Because recommendations vary, it’s important to speak to your doctor to establish a screening plan that works for you.
Ovarian Cancer Screening
Screening for ovarian cancer is challenging.
Why? Current screening modalities-–a transvaginal ultrasound and a serum tumor marker cancer antigen 125 (ca-125) blood test—have a high-rate of false positives which can lead to unnecessary surgical interventions. That means that the harms can outweigh the benefits for average risk individuals.
Multiple studies have also found that although screening for ovarian cancer can detect early-stage disease, it does not reduce ovarian cancer mortality. As such, it is not recommended that those at average risk for ovarian cancer undergo additional screening.
It can be a little more complicated for those who are high-risk, who may feel that imperfect screening is better than no screening at all. It’s always a good idea to discuss the risks and benefits of screening with your healthcare provider to decide what’s best for you and where preventative surgeries may fit in.
Endometrial Cancer Screening
Though the symptoms of endometrial cancer can often be confused for something less serious, the NCCN reminds us that seeking care for symptoms that are abnormal for you allows for the cancer to be caught early.

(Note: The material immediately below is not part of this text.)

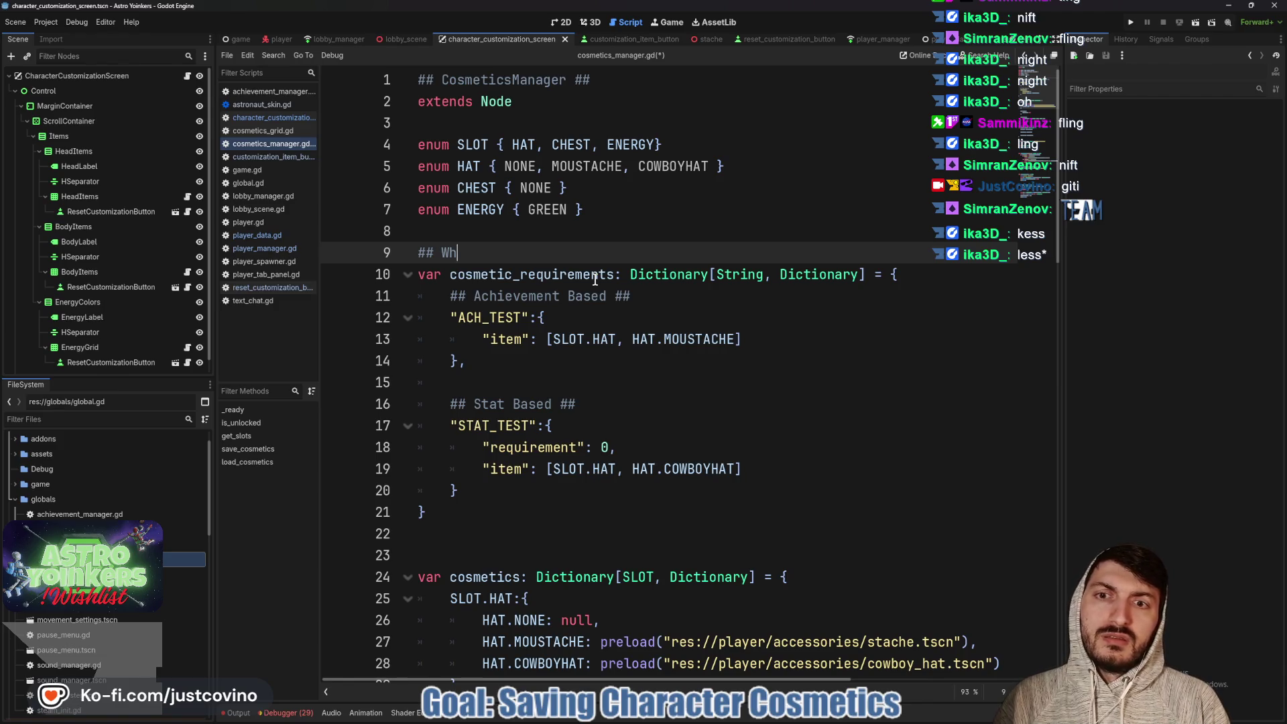
{"action": "type", "text": "en Adding NEW Stat or Achiev"}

They also say that patients with Lynch syndrome should consider an endometrial biopsy every one to two years starting between the ages of 30 to 35, or 5 to 10 years before the earliest age of diagnosis of Lynch-assoicate cancer of any kind in one’s family.
Preventing GYN Cancers
Because of the risks of cervical, vaginal, and vulvar cancer associated with HPV, one of the best protections against those cancer types is the HPV vaccine, Gardasil 9. While the CDC recommends vaccination around ages 11 or 12 and/or before a person is sexually active, it is approved for anyone below the age of 45.

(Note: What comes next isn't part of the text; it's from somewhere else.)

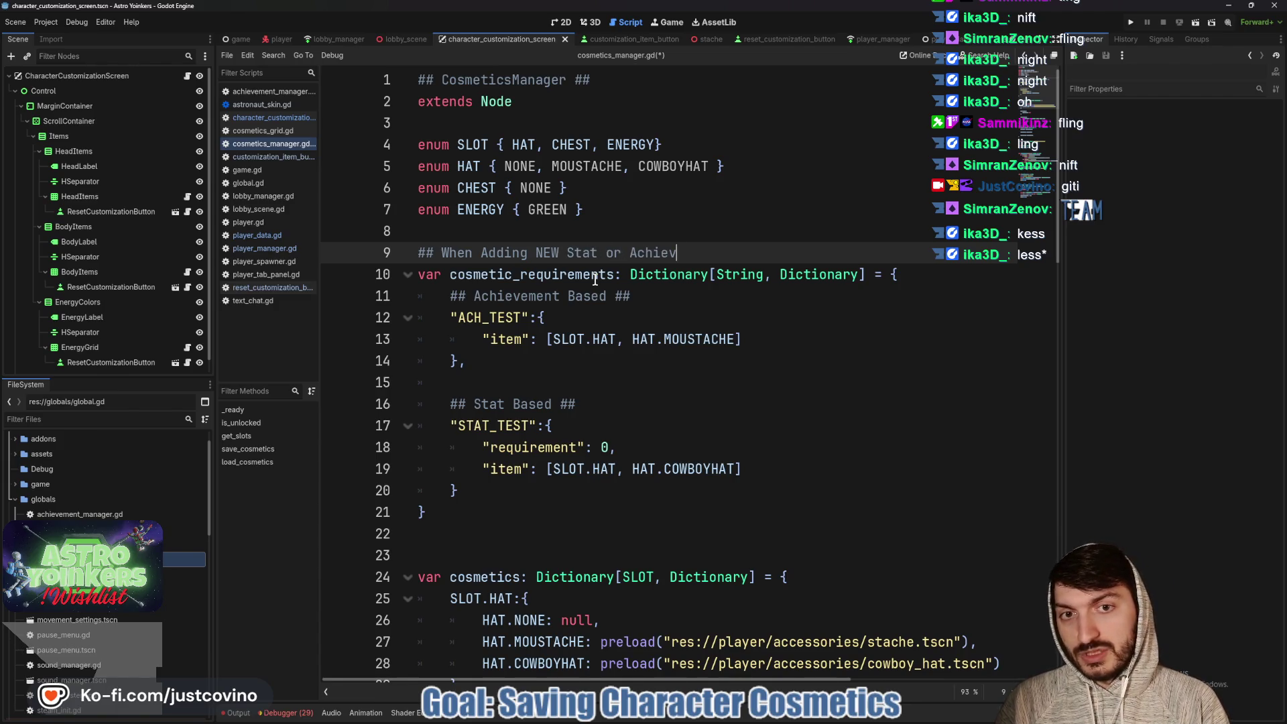
{"action": "type", "text": "ement Fi"}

Ovarian cancer can also be prevented through prophylactic surgery, a salpingo-oophorectomy or the removal of the fallopian tube and ovary.
For those with BRCA1 and BRCA2 pathogenic variants, a risk-reducing salpingo-oophorectomy is recommended between ages of 35 to 40 and 40 to 45, respectively.
Similarly, the NCCN also recommends a salpingo-oopherectomy and hysterectomy for those with Lynch syndrome who are done with childbearing.
Studies are also underway to understand whether the removal of the fallopian tubes on their own, a salpingectomy, is effective at reducing ovarian cancer risk while allowing patients to delay menopause. The motivation behind the research is that there are indications that the most common type of ovarian cancer starts in the fallopian tubes, rather than the ovaries themselves.
The American College of Obstetricians and Gynecologists (ACOG), for example, has said that surgeons should discuss the benefits of opportunistic salpingectomy with patients who are at risk of ovarian cancer and are planning a hysterectomy, should they decide not to remove their ovaries.
Other surgeries that could be used to prevent GYN cancers include:
- Subtotal hysterectomy: Removal of the uterus, with the cervix left in place
- Total or simple hysterectomy: Removal of the uterus and cervix
National Clinical Practice Guidelines in Oncology. Genetic/Familial High-Risk Assessment: Colorectal. Version 1.2023, 30 May 2023.
NCCN Clinical Practice Guidelines in Oncology. Genetic/Familial High-Risk Assessment: Breast, Ovarian, and Pancreatic. Version 1.2024, 28 August 2023.
U.S. Preventive Services Task Force. “Recommendation: Ovarian Cancer: Screening | United States Preventive Services Taskforce.” U.S. Preventive Services Task Force, 13 February 2018, Accessed 14 September 2023.